Many families have stories about relatives who disappeared. Typically, these relatives left their homes and immigrated to another country, but somewhere along the line they seemed to vanish. Although apparent disappearances can be caused by holes in the historical records, assumptions made by genealogical researchers are often the cause. Consequently, a research approach focused on recognizing and challenging these assumptions can lead to positive results. Specific examples in this presentation are taken primarily from an article series about disappearing Swedes being published in the Swedish American Genealogist, but the principles apply to all immigrant groups.
Presented live at the Family History Library in Salt Lake City as part of the Joy Reisinger Memorial Lecture Series, and sponsored by the Board for Certification of Genealogists.

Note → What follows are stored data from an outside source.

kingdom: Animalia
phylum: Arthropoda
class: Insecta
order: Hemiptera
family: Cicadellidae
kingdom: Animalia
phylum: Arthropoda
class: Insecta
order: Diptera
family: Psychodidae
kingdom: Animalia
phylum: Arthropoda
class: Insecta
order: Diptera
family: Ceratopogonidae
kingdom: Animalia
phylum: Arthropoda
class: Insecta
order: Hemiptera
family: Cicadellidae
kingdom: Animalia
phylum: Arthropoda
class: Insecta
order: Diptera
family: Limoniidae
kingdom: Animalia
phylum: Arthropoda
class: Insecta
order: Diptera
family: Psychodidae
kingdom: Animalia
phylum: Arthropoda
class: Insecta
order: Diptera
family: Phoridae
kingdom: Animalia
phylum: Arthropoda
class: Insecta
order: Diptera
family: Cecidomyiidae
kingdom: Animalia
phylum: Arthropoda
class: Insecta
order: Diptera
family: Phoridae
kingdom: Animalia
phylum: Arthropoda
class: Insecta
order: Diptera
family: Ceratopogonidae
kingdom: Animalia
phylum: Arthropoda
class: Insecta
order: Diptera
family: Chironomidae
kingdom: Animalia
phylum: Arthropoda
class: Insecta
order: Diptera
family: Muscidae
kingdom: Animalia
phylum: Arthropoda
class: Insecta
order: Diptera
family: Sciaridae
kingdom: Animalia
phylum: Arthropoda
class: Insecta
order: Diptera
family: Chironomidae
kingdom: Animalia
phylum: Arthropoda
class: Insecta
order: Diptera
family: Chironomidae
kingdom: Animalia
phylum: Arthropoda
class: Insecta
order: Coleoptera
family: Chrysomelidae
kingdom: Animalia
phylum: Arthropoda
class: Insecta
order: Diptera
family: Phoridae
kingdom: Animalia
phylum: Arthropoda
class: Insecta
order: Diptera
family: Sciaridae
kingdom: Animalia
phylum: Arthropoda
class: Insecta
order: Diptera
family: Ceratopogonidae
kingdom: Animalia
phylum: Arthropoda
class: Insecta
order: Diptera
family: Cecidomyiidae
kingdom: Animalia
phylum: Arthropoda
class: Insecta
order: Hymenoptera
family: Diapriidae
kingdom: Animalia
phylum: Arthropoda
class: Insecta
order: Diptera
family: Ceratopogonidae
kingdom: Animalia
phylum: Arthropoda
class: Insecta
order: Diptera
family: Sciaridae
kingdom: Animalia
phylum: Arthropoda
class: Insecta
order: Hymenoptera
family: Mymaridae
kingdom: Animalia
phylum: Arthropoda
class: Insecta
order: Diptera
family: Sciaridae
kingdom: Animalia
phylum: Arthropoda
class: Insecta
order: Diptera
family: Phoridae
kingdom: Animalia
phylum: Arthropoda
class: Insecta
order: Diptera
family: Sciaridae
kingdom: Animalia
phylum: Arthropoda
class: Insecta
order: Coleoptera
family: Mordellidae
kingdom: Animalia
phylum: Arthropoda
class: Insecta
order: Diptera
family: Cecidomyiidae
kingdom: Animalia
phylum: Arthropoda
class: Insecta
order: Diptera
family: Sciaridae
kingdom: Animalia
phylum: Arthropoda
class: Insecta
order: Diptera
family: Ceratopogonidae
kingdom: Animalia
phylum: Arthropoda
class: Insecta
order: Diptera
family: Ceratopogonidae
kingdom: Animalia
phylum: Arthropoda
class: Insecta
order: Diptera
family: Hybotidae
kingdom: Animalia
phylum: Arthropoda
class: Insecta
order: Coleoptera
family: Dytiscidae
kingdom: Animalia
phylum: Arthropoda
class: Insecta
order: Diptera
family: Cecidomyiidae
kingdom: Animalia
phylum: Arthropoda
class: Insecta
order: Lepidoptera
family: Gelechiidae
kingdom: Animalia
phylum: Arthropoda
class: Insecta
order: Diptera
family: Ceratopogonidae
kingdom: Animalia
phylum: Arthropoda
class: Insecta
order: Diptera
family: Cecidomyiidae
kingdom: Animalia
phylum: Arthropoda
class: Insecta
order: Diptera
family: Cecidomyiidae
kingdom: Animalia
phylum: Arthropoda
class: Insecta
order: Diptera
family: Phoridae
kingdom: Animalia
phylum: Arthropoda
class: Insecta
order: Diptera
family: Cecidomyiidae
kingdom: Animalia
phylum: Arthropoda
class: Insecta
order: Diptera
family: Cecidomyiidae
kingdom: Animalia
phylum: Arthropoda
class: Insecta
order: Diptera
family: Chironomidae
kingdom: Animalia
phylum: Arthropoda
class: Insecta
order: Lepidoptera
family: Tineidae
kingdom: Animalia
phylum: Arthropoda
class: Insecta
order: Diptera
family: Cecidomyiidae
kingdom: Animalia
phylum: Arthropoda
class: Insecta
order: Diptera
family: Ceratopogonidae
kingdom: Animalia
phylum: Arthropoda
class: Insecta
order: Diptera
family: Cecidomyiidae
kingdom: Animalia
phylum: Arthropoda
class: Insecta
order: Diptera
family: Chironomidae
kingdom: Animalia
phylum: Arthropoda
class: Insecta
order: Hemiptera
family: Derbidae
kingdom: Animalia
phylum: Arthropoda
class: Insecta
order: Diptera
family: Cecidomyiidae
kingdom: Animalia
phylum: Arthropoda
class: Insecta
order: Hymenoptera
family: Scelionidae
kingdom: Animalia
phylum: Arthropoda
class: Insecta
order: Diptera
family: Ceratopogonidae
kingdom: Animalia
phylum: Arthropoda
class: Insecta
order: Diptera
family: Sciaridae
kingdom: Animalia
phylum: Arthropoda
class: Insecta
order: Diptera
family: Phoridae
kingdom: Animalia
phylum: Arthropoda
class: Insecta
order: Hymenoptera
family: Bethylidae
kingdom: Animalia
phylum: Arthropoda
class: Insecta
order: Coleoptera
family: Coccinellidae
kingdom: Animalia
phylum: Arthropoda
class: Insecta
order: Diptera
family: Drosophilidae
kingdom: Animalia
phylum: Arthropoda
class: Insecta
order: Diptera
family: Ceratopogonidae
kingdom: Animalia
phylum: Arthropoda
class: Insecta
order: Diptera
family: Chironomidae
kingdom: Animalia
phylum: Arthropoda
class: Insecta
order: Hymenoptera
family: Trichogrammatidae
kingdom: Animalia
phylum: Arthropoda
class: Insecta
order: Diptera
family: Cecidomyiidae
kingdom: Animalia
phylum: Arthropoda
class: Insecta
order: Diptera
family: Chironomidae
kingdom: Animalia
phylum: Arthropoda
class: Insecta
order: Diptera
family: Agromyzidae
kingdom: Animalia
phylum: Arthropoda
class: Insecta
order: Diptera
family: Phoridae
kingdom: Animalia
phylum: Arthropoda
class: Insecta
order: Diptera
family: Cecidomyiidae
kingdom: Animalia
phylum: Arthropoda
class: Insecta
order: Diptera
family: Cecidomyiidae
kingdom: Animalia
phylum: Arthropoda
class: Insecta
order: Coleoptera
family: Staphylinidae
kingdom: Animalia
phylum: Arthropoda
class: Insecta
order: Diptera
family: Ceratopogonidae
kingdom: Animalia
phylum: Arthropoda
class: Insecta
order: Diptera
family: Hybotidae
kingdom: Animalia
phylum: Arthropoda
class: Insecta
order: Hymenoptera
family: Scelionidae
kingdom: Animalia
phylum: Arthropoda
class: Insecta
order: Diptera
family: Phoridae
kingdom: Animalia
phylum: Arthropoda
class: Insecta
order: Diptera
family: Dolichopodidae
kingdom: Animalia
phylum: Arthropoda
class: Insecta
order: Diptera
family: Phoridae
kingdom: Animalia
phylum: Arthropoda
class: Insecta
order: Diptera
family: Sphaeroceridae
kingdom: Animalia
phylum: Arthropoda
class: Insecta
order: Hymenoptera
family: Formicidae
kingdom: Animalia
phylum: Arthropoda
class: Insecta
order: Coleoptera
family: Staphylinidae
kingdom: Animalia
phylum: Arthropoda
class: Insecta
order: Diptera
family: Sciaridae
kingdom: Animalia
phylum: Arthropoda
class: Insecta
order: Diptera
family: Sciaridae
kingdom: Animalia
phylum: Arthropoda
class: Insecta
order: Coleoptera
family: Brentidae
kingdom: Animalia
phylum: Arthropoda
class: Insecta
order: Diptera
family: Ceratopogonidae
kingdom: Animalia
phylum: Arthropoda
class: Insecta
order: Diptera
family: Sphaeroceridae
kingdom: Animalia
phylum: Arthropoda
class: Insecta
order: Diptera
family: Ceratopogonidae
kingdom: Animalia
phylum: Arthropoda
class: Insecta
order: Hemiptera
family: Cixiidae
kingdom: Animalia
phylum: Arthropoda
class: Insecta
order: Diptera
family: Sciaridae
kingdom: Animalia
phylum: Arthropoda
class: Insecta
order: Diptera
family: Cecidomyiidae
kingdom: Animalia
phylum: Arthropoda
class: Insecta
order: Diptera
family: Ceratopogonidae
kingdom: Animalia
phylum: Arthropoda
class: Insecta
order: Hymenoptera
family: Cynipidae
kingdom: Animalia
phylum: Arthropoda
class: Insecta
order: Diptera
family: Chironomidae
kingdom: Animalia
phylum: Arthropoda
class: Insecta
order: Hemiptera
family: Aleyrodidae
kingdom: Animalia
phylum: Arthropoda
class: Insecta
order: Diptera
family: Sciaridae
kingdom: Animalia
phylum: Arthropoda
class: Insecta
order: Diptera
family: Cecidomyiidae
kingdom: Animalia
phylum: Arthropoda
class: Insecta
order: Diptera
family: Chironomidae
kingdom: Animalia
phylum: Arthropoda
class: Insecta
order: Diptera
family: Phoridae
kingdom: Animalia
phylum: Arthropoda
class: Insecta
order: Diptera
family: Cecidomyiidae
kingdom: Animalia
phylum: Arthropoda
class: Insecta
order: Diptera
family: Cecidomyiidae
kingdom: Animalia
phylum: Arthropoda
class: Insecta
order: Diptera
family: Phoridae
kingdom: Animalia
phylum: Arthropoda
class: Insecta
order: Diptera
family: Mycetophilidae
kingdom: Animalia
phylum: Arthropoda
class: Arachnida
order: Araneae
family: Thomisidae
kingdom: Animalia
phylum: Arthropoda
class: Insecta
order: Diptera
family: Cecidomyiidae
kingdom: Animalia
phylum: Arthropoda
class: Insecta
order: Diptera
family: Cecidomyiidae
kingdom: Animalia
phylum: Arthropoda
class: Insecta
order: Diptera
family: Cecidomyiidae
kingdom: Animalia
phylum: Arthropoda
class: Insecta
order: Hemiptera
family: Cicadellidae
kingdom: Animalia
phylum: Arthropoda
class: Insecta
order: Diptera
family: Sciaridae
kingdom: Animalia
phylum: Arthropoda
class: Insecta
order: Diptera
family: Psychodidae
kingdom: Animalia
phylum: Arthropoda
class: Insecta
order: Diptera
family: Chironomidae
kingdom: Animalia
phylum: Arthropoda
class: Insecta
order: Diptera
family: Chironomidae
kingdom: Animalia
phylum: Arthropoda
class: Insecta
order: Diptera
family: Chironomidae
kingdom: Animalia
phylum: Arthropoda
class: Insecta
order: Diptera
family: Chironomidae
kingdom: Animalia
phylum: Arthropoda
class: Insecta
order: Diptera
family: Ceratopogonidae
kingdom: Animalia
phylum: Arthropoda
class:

Dr. Martha J. Garrett, PhD, CG, came to genealogy from an earlier professional life as a researcher and research trainer. After being educated in the United States (BA, Wellesley College; PhD, UNC-Chapel Hill), she moved to Sweden, where she took an additional degree in library science and IT. Since then she has taught at Swedish universities, as well as running workshops in 40 countries and serving as consultant to international agencies. Her specialty has been training graduate students and professionals on various aspects of research, including literature searches, research designs, data collection and analysis, research ethics, and academic writing and publication. She has published dozens of refereed journal articles, as well as books commissioned by UNESCO and WHO. As a genealogist, she not only takes clients but also continues to do academic research. Among her favourite puzzles are tracing Swedish immigrants who “vanished” in America and identifying those who appeared there with unclear identities.